The transplantation was performed after laryngectomy by anastomosing the right recipient transverse cervical artery to the right inferior thyroid artery of the transplant and the right recipient jugular vein to the donor brachiocephalic vein. Successful reperfusion of the entire transplant was confirmed with an ischemia time of 300 minutes. Additional microvascular anastomoses were made between the recipient right superior thyroid artery and the donor right superior thyroid artery, the recipient left transverse cervical artery to the donor left inferior thyroid artery, and the recipient left internal jugular vein and the recipient left superior thyroid vein. Microneurorrhaphies were performed between the donor and recipient superior laryngeal nerves bilaterally and recurrent laryngeal nerve on the right side. An attempt at selective reinnervation was performed on the left side with an end-to-side microneurorrhaphy from the recipient phrenic nerve to the donor recurrent laryngeal nerve (abductor fibers) and the ansa cervicalis of the recipient to the adductor branch of the donor recurrent laryngeal nerve. Eight rings of transplanted trachea were used to reconstruct the trachea. Pharyngeal anastomoses were performed and the larynx was suspended to the hyoid bone.

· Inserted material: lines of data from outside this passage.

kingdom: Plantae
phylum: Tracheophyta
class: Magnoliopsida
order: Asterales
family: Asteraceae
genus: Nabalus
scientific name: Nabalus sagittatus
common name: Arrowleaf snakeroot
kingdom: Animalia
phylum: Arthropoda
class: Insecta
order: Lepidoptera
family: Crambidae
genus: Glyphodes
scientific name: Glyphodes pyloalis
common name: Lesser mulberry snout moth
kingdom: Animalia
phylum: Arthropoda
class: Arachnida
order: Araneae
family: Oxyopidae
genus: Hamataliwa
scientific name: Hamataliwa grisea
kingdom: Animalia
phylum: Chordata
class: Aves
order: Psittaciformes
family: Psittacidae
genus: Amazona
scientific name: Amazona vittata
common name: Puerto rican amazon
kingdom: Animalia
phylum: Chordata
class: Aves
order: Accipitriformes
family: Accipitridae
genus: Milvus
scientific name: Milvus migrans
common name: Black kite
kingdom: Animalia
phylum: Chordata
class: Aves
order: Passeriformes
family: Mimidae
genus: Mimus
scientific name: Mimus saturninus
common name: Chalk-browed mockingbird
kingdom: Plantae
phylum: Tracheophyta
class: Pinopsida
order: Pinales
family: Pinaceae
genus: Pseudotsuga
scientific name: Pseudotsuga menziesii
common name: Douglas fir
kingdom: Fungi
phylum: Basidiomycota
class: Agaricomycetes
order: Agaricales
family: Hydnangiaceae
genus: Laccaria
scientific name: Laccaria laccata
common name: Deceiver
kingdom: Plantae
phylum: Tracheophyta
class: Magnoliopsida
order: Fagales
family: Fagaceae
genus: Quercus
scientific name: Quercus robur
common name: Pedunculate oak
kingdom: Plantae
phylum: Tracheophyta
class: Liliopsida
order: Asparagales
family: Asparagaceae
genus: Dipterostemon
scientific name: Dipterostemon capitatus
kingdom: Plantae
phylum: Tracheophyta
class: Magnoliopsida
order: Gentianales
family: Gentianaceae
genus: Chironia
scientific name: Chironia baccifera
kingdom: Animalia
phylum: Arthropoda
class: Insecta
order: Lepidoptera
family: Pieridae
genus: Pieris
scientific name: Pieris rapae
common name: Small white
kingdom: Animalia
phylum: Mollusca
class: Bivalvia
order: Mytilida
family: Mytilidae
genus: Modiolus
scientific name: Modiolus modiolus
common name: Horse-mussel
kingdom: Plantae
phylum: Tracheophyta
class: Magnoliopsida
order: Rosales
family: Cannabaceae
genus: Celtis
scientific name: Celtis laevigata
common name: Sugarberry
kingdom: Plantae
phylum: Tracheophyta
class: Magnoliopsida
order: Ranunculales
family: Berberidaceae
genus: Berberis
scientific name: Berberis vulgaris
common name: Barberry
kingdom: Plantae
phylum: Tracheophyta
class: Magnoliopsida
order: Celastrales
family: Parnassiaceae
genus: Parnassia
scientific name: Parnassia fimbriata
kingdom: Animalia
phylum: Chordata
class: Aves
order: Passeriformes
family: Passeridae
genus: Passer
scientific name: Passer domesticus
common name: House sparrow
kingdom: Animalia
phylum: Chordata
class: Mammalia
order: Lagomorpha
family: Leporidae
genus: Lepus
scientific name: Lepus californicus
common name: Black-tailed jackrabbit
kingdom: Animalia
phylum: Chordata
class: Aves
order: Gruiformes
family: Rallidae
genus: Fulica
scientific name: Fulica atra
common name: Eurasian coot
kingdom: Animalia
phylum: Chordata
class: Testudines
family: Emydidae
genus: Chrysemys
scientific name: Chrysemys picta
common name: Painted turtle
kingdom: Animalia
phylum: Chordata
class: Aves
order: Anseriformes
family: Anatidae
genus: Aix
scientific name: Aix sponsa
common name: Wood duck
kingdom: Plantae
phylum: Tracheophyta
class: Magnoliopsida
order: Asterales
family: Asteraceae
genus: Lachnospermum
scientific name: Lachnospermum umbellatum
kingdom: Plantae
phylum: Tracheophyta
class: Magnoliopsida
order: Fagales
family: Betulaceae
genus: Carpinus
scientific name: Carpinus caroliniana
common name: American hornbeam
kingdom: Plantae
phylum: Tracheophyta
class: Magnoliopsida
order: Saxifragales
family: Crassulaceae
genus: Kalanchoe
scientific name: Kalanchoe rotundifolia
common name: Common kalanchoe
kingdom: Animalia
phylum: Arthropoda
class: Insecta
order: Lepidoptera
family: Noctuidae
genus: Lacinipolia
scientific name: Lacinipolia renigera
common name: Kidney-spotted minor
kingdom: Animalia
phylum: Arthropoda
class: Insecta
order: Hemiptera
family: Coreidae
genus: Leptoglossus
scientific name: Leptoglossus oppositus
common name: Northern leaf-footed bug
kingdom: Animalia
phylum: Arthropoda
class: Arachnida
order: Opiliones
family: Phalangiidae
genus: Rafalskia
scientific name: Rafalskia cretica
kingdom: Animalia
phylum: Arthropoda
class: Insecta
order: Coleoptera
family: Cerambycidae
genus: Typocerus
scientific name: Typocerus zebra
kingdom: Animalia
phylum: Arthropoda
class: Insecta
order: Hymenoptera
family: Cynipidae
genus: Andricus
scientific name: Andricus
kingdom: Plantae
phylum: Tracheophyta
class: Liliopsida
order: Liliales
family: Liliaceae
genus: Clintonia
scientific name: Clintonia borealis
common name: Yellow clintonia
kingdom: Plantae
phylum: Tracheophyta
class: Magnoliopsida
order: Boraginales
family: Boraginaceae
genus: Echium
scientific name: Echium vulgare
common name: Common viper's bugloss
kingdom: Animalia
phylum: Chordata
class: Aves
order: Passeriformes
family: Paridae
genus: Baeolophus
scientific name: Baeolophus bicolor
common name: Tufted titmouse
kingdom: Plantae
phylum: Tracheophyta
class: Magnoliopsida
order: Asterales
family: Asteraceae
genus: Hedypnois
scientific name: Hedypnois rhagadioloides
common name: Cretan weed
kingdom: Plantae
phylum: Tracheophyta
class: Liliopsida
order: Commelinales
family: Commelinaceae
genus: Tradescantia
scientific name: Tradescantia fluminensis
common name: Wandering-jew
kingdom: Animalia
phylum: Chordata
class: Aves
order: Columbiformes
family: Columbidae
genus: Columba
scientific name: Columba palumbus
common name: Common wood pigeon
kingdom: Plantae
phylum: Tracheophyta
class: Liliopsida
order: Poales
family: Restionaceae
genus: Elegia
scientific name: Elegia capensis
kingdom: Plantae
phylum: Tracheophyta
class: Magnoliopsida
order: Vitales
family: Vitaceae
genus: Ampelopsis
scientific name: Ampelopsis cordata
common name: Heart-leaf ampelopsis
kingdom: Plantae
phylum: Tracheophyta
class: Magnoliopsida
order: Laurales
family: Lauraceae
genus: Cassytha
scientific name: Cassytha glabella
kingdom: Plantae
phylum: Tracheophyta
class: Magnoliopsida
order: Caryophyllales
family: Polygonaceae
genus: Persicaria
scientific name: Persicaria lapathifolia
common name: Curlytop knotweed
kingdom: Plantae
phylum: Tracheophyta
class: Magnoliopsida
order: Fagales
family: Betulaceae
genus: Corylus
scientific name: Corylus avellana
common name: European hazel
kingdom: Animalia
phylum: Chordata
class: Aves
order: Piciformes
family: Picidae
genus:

Perioperatively, the patient was immunosuppressed with rabbit antithymocyte globulin, methylprednisolone, and mycophenolate. She was ultimately maintained on her renal transplant regimen of tacrolimus and leflunomide. Despite some minor perioperative complications such as transient infections of her trachea, lung and central line, mucosal candidiasis, and diarrhea, she did well postoperatively.
Her function posttransplant has been remarkable. She unequivocally professes a significant improvement in her quality of life and social engagement. While she remains cannulated with a tracheostomy, she has a widely patent airway and a strong voice. Acoustic analysis demonstrated normal parameters except for a lower fundamental frequency for her conversational voice. She is able to take a normal oral diet despite having some delay in initiation of her diet in the posttransplant period and requiring several dilations of an upper esophageal stricture. To date, after several biopsies up to 4 years after her transplant, she has not manifested any signs of rejection and it is now 7 years since the surgery.